■ Exercise description
Condense the passage below on change in the Arctic into two sentences.

■ Supplied passage
───
That is particularly evident in the Arctic now as we see the floating ice sheets dramatically contract and glaciers melt. Over the past decade, radar satellite imagery shows that the ice sheets on the Arctic Ocean have shrunk to 2/3 of their original extent and thickness. It is simply astonishing that the thickness can be measured within a few centimeters from space!
The image of change described earlier shows adaptive cycles arranged in structures across scales. This equally applies to a different set of ecological and physical processes at the top of the world, in the Arctic region.
In one orientation of a map of the top of the world, sitting on the pole, scanning the world above the Arctic Circle, we see Alaska at the top left, Canada on the left side, Greenland and Iceland on left bottom, Norway, Sweden, and Finland on the right bottom and Russia sprawling throughout the right side to the top. Those nations represent the Arctic Council of eight nations. This is indeed a view from the top of the world.
The Arctic Ocean dominates the center of the map, while Northern Alaska, the Canadian Arctic archipelago and Greenland fringe the left side. This is the region where the North West Passage was imagined in its alternate routes. This is a region, at smaller scales, of ocean passages, changing ocean currents, productive biotic hotspots, and Inuit communities with polar bears, beluga whales, seals and Arctic fox both at the top of the world and the top of the food network or chain. Even the subsurface topography is only crudely known as are the biotic interactions and the water chemistry. The Beaufort Sea is now freshening as melt water creates the largest collection of fresh water in the world. The area is the focus of the International Polar Year (IPY) and, more specifically of Canada’s contribution: The Canada’s Three Oceans (C3O) project, led by Eddy Carmac (Carmac and Mclaughlin. 2011).
That project is dedicated to monitoring the Arctic from the northern Pacific through the Arctic into the northern Atlantic. Physical, chemical and biological attributes are sampled along a trajectory that can ultimately reveal, when repeated, the changes that occur as regional temperature increases. Melting of floating ice sheets, increases in water acidity, and hints of impacts on some species in the trophic network are already evident. The most obvious hints come from speculation concerning polar bears as they hunt for food on diminishing ice sheets. But there are also hints from suspicions about planktonic species. Fish resources are likely to respond, and the knowledge needed to mange them is weak.
───
■ Records provided
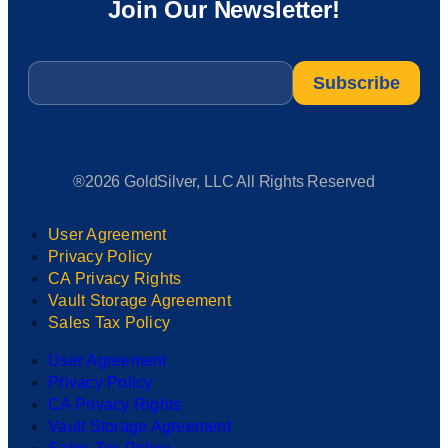
Join Our Newsletter!
Email
*
®2026 GoldSilver, LLC All Rights Reserved
User Agreement
Privacy Policy
CA Privacy Rights
Vault Storage Agreement
Sales Tax Policy
User Agreement
Privacy Policy
CA Privacy Rights
Vault Storage Agreement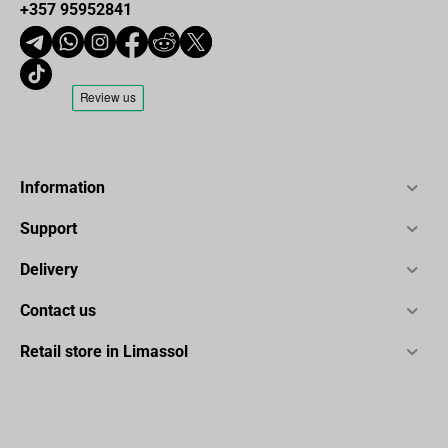
+357 95952841
Information
Support
Delivery
Contact us
Retail store in Limassol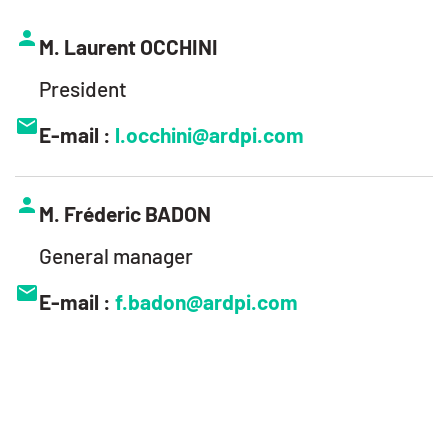
M. Laurent OCCHINI
President
E-mail :
l.occhini@ardpi.com
M. Fréderic BADON
General manager
E-mail :
f.badon@ardpi.com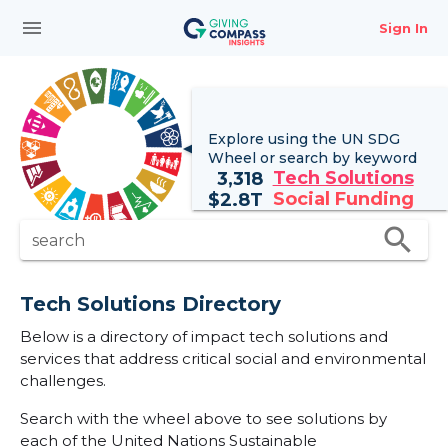
menu
Sign In
Explore using the UN
SDG
Wheel
or search by keyword
Tech Solutions
3,318
Social Funding
$
2.8T
search
search
Tech Solutions Directory
Below is a directory of impact tech solutions and
services that address critical social and environmental
challenges.
Search with the wheel above to see solutions by
each of the United Nations Sustainable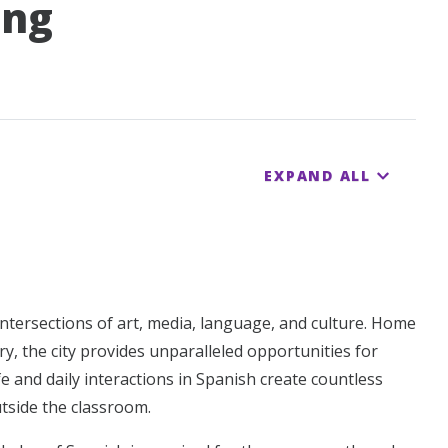
ing
EXPAND ALL
e intersections of art, media, language, and culture. Home
y, the city provides unparalleled opportunities for
fe and daily interactions in Spanish create countless
tside the classroom.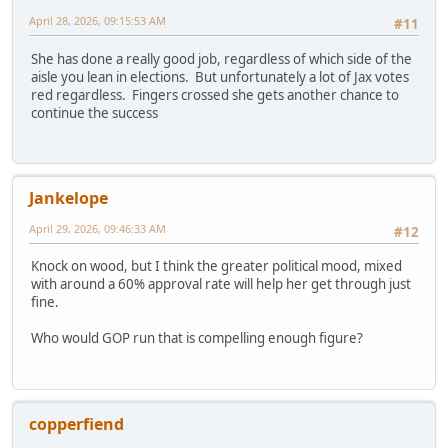
April 28, 2026, 09:15:53 AM
#11
She has done a really good job, regardless of which side of the
aisle you lean in elections. But unfortunately a lot of Jax votes
red regardless. Fingers crossed she gets another chance to
continue the success
Jankelope
April 29, 2026, 09:46:33 AM
#12
Knock on wood, but I think the greater political mood, mixed
with around a 60% approval rate will help her get through just
fine.
Who would GOP run that is compelling enough figure?
copperfiend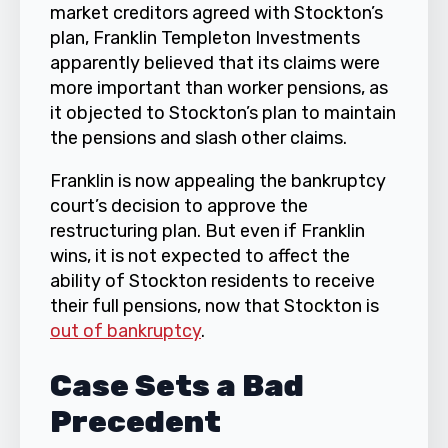
market creditors agreed with Stockton’s
plan, Franklin Templeton Investments
apparently believed that its claims were
more important than worker pensions, as
it objected to Stockton’s plan to maintain
the pensions and slash other claims.
Franklin is now appealing the bankruptcy
court’s decision to approve the
restructuring plan. But even if Franklin
wins, it is not expected to affect the
ability of Stockton residents to receive
their full pensions, now that Stockton is
out of bankruptcy
.
Case Sets a Bad
Precedent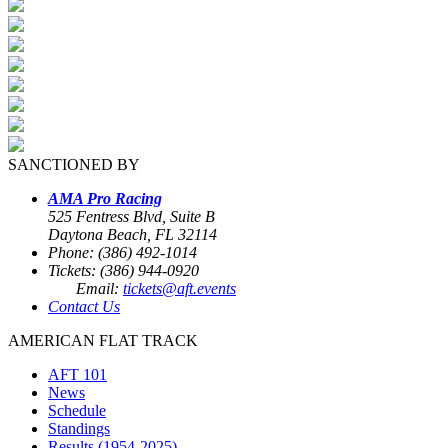
SANCTIONED BY
AMA Pro Racing
525 Fentress Blvd, Suite B
Daytona Beach, FL 32114
Phone: (386) 492-1014
Tickets: (386) 944-0920
Email:
tickets@aft.events
Contact Us
AMERICAN FLAT TRACK
AFT 101
News
Schedule
Standings
Results (1954-2025)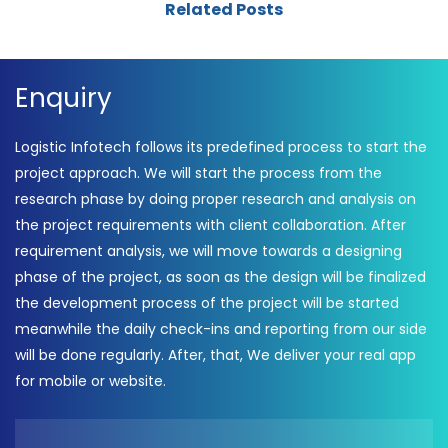
Related Posts
Enquiry
Logistic Infotech follows its predefined process to start the
project approach. We will start the process from the
research phase by doing proper research and analysis on
the project requirements with client collaboration. After
requirement analysis, we will move towards a designing
phase of the project, as soon as the design will be finalized
the development process of the project will be started
meanwhile the daily check-ins and reporting from our side
will be done regularly. After, that, We deliver your real app
for mobile or website.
───
■ Solution to the exercise
Radar satellite imagery shows that over the past decade the floating ice sheets on the Arctic Ocean have shrunk to two-thirds of their original extent and thickness, while the Beaufort Sea is freshening as melt water collects. Canada's Three Oceans project, led by Eddy Carmac as Canada's contribution to the International Polar Year, samples physical, chemical and biological attributes from the northern Pacific through the Arctic into the northern Atlantic, and melting ice, rising water acidity and hints of impacts on species are already evident.